Les Fantaisies-Lyriques ne prétendaient pas à détrôner l’Opéra. C’était un petit théâtre qui avait eu ses jours de gloire sur l’ancien boulevard du Crime, où on pleurait jadis en écoutant des drames larmoyants, mais qui avait eu ensuite de grands revers.

Depuis sa création, on y jouait l’opérette, pas toujours avec succès. À la suite de quelques fours lamentables, la foule avait désappris le chemin de cette salle minuscule, mais elle ne demandait qu’à le reprendre, car l’opérette répond à un besoin du temps présent. C’est le café-concert, un peu plus relevé, et le café-concert est en pleine vogue.

Cochard, vieux routier d’entreprises dramatiques, s’était mis en tête de relever les Fantaisies, depuis qu’un généreux commanditaire l’appuyait de son argent, et s’il échouait, ce ne serait pas sa faute, car il n’avait pas ménagé ses peines.

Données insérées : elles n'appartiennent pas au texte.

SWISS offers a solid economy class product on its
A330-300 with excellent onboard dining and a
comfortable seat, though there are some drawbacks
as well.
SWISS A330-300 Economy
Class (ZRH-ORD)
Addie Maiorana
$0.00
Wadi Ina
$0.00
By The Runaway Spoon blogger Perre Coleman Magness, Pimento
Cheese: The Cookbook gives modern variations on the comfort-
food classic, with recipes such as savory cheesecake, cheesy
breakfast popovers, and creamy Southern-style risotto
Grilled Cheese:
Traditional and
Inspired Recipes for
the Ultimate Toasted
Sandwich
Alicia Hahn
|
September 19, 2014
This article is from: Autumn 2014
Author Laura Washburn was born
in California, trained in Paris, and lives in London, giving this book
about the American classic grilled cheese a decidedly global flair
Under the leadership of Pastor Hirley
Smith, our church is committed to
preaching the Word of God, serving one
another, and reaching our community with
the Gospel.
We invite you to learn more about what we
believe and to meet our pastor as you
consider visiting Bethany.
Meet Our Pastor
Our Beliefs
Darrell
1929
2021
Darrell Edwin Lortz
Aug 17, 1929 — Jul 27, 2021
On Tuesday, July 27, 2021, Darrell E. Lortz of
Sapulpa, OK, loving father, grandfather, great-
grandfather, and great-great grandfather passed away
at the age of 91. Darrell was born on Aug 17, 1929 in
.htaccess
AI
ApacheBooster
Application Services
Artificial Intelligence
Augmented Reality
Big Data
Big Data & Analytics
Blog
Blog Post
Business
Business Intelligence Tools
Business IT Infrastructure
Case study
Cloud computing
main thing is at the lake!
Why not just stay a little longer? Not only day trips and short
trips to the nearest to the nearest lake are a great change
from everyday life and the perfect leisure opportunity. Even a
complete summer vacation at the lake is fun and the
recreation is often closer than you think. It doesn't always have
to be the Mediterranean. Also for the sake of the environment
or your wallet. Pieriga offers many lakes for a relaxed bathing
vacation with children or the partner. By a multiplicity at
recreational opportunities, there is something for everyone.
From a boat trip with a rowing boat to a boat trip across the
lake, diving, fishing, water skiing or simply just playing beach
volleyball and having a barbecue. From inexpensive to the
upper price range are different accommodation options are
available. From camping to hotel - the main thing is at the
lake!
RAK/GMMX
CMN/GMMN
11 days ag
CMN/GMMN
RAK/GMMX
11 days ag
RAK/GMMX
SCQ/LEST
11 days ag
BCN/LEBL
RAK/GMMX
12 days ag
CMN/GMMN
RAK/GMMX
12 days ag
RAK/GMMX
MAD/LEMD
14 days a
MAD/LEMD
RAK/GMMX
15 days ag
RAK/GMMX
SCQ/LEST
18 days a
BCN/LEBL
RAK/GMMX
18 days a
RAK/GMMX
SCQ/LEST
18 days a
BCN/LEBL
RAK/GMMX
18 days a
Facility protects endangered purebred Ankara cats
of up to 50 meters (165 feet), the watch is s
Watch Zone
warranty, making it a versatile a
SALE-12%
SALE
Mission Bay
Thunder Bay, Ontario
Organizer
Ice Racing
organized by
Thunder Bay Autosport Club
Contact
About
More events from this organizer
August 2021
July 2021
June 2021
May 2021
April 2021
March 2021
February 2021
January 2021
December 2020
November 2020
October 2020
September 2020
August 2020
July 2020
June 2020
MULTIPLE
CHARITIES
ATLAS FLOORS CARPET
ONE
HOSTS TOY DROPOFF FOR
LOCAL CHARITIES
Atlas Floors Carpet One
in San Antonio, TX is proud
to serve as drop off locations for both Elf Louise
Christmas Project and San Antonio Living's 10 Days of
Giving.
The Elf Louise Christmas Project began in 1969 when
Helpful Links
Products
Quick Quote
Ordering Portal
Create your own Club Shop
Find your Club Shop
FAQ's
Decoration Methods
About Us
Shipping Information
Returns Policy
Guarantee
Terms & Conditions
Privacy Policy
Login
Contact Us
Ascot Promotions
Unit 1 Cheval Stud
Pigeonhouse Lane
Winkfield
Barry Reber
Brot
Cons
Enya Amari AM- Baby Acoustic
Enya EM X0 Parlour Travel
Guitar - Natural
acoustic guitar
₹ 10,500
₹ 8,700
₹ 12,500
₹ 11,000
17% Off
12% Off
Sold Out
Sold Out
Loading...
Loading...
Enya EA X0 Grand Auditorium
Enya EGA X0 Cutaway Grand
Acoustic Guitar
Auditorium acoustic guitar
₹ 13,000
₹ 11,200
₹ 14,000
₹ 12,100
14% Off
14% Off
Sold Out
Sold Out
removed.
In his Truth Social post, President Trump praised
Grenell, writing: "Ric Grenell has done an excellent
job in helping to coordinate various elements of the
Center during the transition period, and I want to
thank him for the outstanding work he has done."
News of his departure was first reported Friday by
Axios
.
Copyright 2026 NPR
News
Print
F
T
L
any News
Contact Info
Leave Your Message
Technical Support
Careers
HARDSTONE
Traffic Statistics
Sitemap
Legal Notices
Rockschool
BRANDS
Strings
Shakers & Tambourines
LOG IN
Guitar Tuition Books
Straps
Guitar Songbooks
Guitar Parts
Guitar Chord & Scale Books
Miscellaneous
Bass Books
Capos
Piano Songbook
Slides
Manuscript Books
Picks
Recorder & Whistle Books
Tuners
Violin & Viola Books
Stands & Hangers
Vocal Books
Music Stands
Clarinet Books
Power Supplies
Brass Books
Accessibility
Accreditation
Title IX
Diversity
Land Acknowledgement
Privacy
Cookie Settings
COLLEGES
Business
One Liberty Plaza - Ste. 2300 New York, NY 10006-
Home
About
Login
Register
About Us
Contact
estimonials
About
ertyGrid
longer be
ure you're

M. de Mornac n’avait pas cru devoir lui dire pourquoi il s’intéressait à Mlle Thabor. Cochard ignorait l’existence de Robert de Bécherel. Cochard croyait que le colonel tenait uniquement à ne pas perdre cent mille francs engagés dans l’affaire. Cochard ne connaissait pas les dessous de la situation. Il avait bien entendu dire que des ennemis de sa nouvelle pensionnaire montaient une cabale contre elle, mais il comptait sur la bienveillance éclairée du public que le talent et la beauté d’une actrice disposent toujours favorablement.

Il comptait aussi sur son chef de claque.